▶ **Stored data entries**
□ □ □

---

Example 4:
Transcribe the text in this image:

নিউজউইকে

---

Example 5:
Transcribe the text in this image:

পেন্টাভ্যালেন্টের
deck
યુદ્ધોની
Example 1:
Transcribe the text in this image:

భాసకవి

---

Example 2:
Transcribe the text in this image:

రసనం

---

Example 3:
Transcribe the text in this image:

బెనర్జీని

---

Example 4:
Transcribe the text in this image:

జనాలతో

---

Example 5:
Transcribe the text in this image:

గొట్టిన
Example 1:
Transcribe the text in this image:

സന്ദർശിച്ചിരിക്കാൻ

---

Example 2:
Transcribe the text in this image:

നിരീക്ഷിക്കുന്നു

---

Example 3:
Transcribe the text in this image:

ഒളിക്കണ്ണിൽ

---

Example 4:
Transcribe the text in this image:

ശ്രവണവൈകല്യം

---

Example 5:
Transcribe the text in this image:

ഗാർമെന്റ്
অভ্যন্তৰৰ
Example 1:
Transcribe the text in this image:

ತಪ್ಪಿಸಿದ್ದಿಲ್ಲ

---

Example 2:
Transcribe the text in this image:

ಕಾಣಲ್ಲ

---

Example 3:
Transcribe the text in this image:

□ □ □

Copy out the entries. Leave every line exactly as it is.

---

Example 4:
Transcribe the text in this image:

নিউজউইকে

---

Example 5:
Transcribe the text in this image:

পেন্টাভ্যালেন্টের
deck
યુદ્ધોની
Example 1:
Transcribe the text in this image:

భాసకవి

---

Example 2:
Transcribe the text in this image:

రసనం

---

Example 3:
Transcribe the text in this image:

బెనర్జీని

---

Example 4:
Transcribe the text in this image:

జనాలతో

---

Example 5:
Transcribe the text in this image:

గొట్టిన
Example 1:
Transcribe the text in this image:

സന്ദർശിച്ചിരിക്കാൻ

---

Example 2:
Transcribe the text in this image:

നിരീക്ഷിക്കുന്നു

---

Example 3:
Transcribe the text in this image:

ഒളിക്കണ്ണിൽ

---

Example 4:
Transcribe the text in this image:

ശ്രവണവൈകല്യം

---

Example 5:
Transcribe the text in this image:

ഗാർമെന്റ്
অভ্যন্তৰৰ
Example 1:
Transcribe the text in this image:

ತಪ್ಪಿಸಿದ್ದಿಲ್ಲ

---

Example 2:
Transcribe the text in this image:

ಕಾಣಲ್ಲ

---

Example 3:
Transcribe the text in this image:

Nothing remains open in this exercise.